23-28. The land shall not be sold for ever—or, "be quite cut off," as the Margin better renders it. The land was God's, and, in prosecution of an important design, He gave it to the people of His choice, dividing it among their tribes and families—who, however, held it of Him merely as tenants-at-will and had no right or power of disposing of it to strangers. In necessitous circumstances, individuals might effect a temporary sale. But they possessed the right of redeeming it, at any time, on payment of an adequate compensation to the present holder; and by the enactments of the Jubilee they recovered it free—so that the land was rendered inalienable. (See an exception to this law, Le 27:20).

29-31. if a man sell a dwelling house in a walled city, then he may redeem it within a whole year after it is sold—All sales of houses were subject to the same condition. But there was a difference between the houses of villages (which, being connected with agriculture, were treated as parts of the land) and houses possessed by trading people or foreigners in walled towns, which could only be redeemed within the year after the sale; if not then redeemed, these did not revert to the former owner at the Jubilee.

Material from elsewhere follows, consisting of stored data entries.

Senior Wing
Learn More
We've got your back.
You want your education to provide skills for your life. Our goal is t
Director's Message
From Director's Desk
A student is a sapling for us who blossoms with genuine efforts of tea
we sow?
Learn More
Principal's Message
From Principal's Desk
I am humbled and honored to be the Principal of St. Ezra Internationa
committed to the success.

32-34. Notwithstanding the cities of the Levites, &c.—The Levites, having no possessions but their towns and their houses, the law conferred on them the same privileges that were granted to the lands of the other Israelites. A certain portion of the lands surrounding the Levitical cities was appropriated to them for the pasturage of their cattle and flocks (Nu 35:4, 5). This was a permanent endowment for the support of the ministry and could not be alienated for any time. The Levites, however, were at liberty to make exchanges among themselves; and a priest might sell his house, garden, and right of pasture to another priest, but not to an Israelite of another tribe (Jer 41:7-9).

35-38. if thy brother be waxen poor, … relieve him—This was a most benevolent provision for the poor and unfortunate, designed to aid them or alleviate the evils of their condition. Whether a native Israelite or a mere sojourner, his richer neighbor was required to give him food, lodging, and a supply of money without usury. Usury was severely condemned (Ps 15:5; Eze 18:8, 17), but the prohibition cannot be considered as applicable to the modern practice of men in business, borrowing and lending at legal rates of interest.

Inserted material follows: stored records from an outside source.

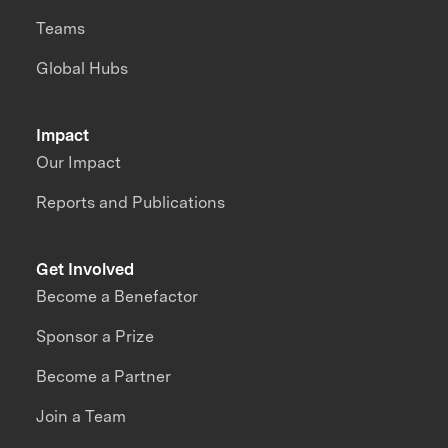
Teams
Global Hubs
Impact
Our Impact
Reports and Publications
Get Involved
Become a Benefactor
Sponsor a Prize
Become a Partner
Join a Team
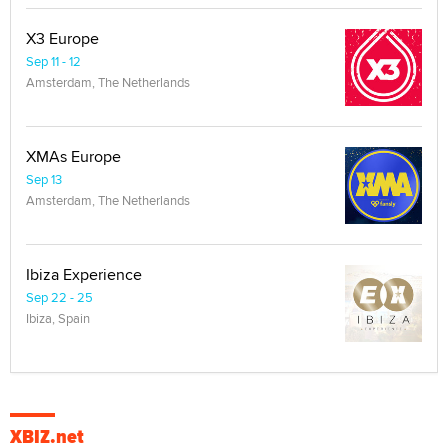
X3 Europe
Sep 11 - 12
Amsterdam, The Netherlands
XMAs Europe
Sep 13
Amsterdam, The Netherlands
Ibiza Experience
Sep 22 - 25
Ibiza, Spain
XBIZ.net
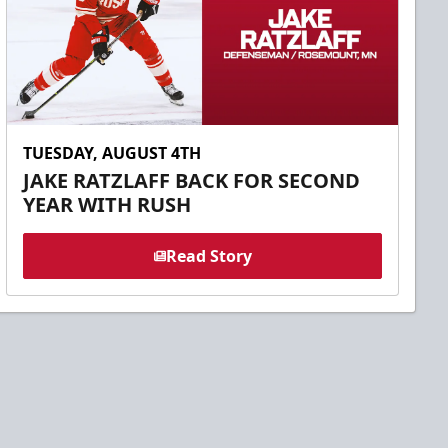
TUESDAY, AUGUST 4TH
JAKE RATZLAFF BACK FOR SECOND
YEAR WITH RUSH
Read Story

39-46. if thy brother … be waxen poor, and be sold unto thee, thou shalt not compel him to serve as a bond-servant—An Israelite might be compelled, through misfortune, not only to mortgage his inheritance, but himself. In the event of his being reduced to this distress, he was to be treated not as a slave, but a hired servant whose engagement was temporary, and who might, through the friendly aid of a relative, be redeemed at any time before the Jubilee. The ransom money was determined on a most equitable principle. Taking account of the number of years from the proposal to redeem and the Jubilee, of the current wages of labor for that time, and multiplying the remaining years by that sum, the amount was to be paid to the master for his redemption. But if no such friendly interposition was made for a Hebrew slave, he continued in servitude till the year of Jubilee, when, as a matter of course, he regained his liberty, as well as his inheritance. Viewed in the various aspects in which it is presented in this chapter, the Jubilee was an admirable institution, and subservient in an eminent degree to uphold the interests of religion, social order, and freedom among the Israelites.